The new head of Roscosmos, Yuri Borisov, elaborated on remarks he made last week indicating that Russia intended to leave the International Space Station "after 2024."

There seems to have been some translation error with that message. Borisov addressed this in an interview with the state-run news outlet Russia 24, saying, "We announced that we intend to do this not in 2024, but after 2024. In Russian, these are two big differences."

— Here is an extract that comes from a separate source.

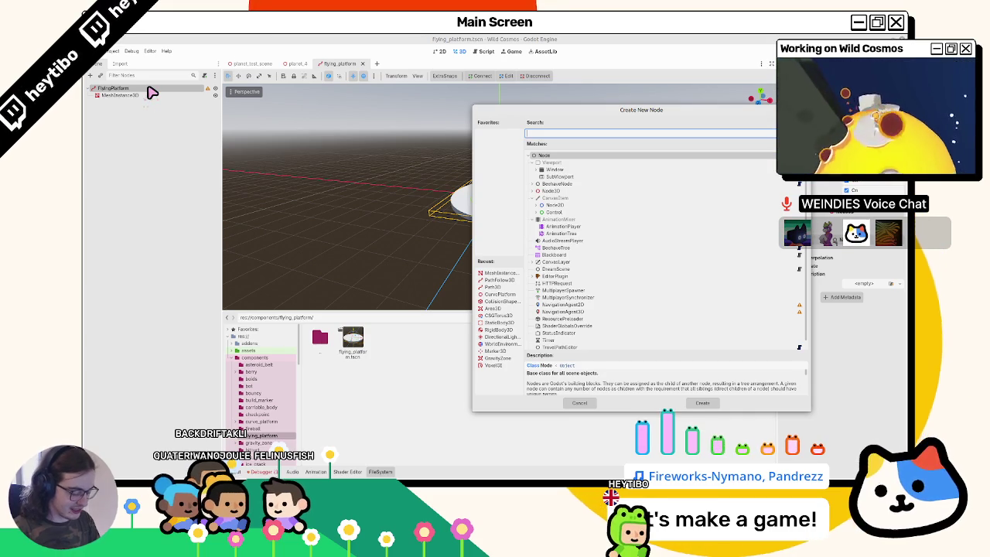
Add an AnimatableBody3D under FlyingPlatform with a CollisionShape3D child
type("rigid")
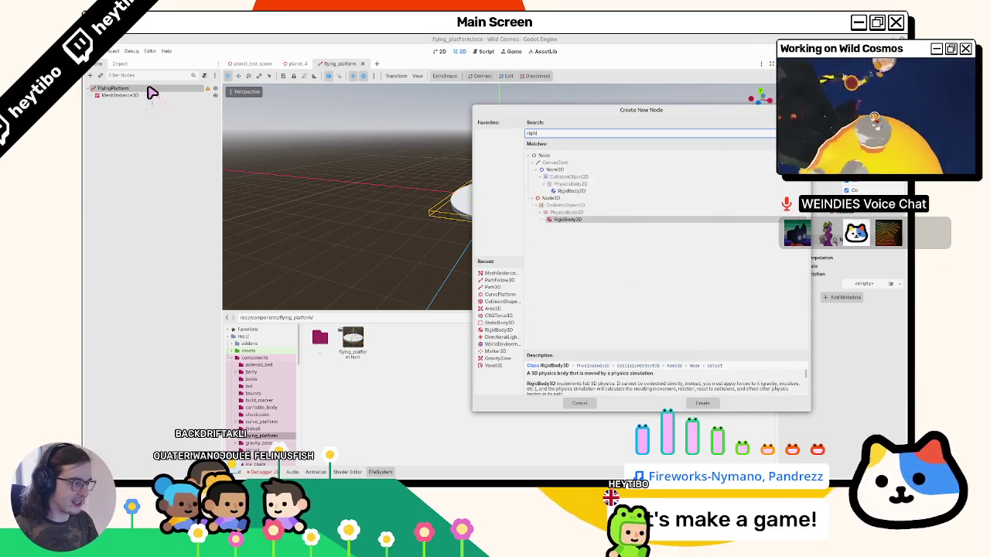
type("animated")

The interview was published in Russian on the Roscosmos website; Google Translate was used to translate quotes that were printed here in English. In the interview, Borisov described the overarching approach Roscosmos is taking toward its ISS retirement preparations and made it clear that the organization's intention is to continue in accordance with international accords. "The procedure for the withdrawal of the Russian side from the international ISS project is clearly regulated," Borisov explained.

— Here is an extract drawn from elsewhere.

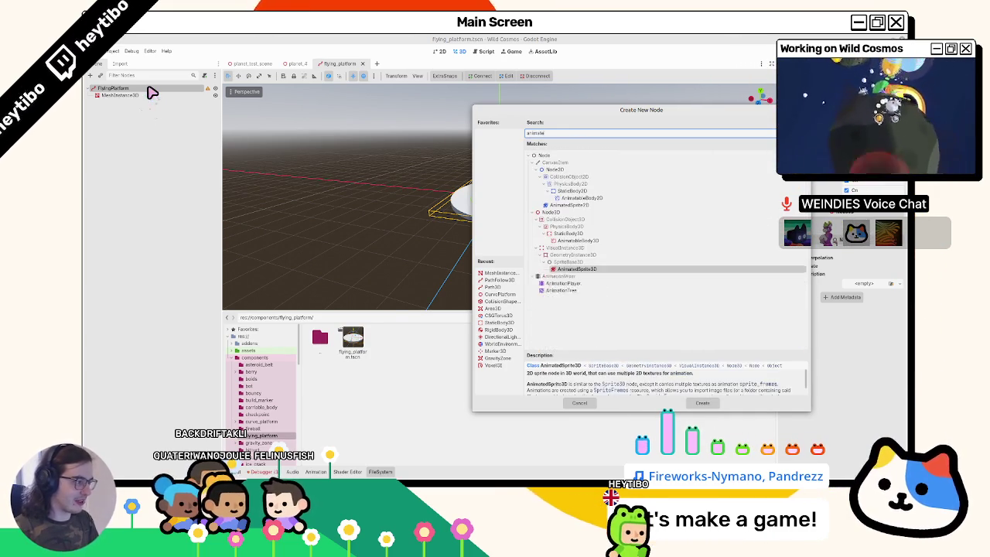
key("Up")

"We haven't informed NASA about this yet; there is no need for this. We merely mentioned that after 2024 we would start the leave procedure."

"We must warn our colleagues a year in advance that we will do this for such and such circumstances. Borisov said in the interview. The withdrawal "can take up to two years," he continued, adding that a notice of withdrawal might be sent at some point in 2024 or 2025.

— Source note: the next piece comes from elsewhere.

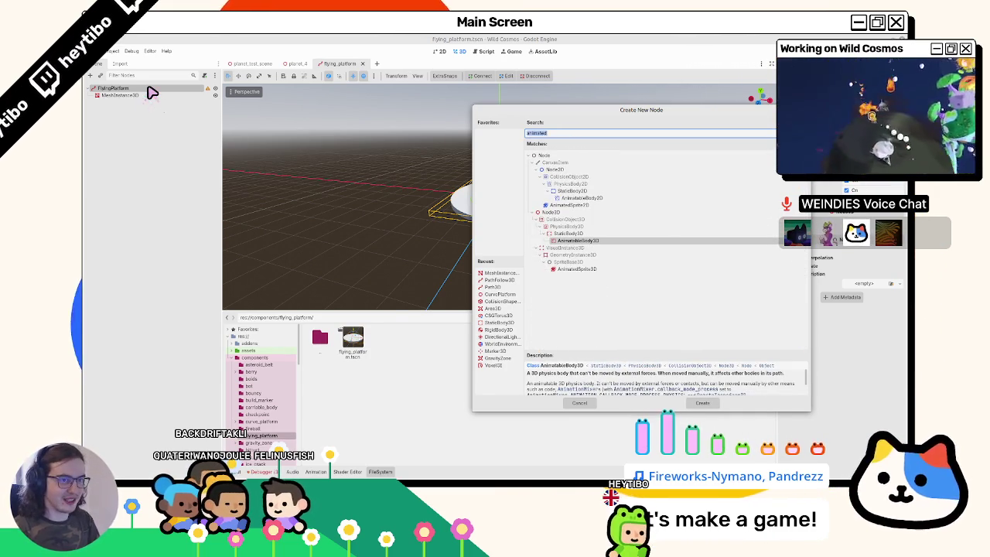
double_click(630, 243)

Borisov's remarks aren't exactly shocking; it's been reported that Russian space officials informed their NASA counterparts last week that Roscosmos intends to remain in the ISS collaboration for a while longer - ideally until Russia launches its own space station in 2028 or so.

We started seriously considering pursuing the [crewed] program and creating a domestic orbital station around two years ago, according to Borisov. The stated justification for his "2024" remarks earlier in the week was the "authoritative opinion of many experts" anticipating the increased likelihood of cascading failures in ISS systems beyond 2024.

"The time that our cosmonauts, including American astronauts, spend on searching for possible malfunctions and eliminating them begins to exceed all reasonable limits. This is done at the expense of scientific research," Borisov said.

In reality, after the ISS is retired, NASA is considering its options for access to low Earth orbit. For instance, the American space agency has given funds to numerous businesses to create commercial space stations that will succeed the ISS.

Although NASA aims to keep the orbiting lab operational through 2030, its legal approval only extends to 2024. However, Borisov believes there will be a threshold of diminishing returns before that time.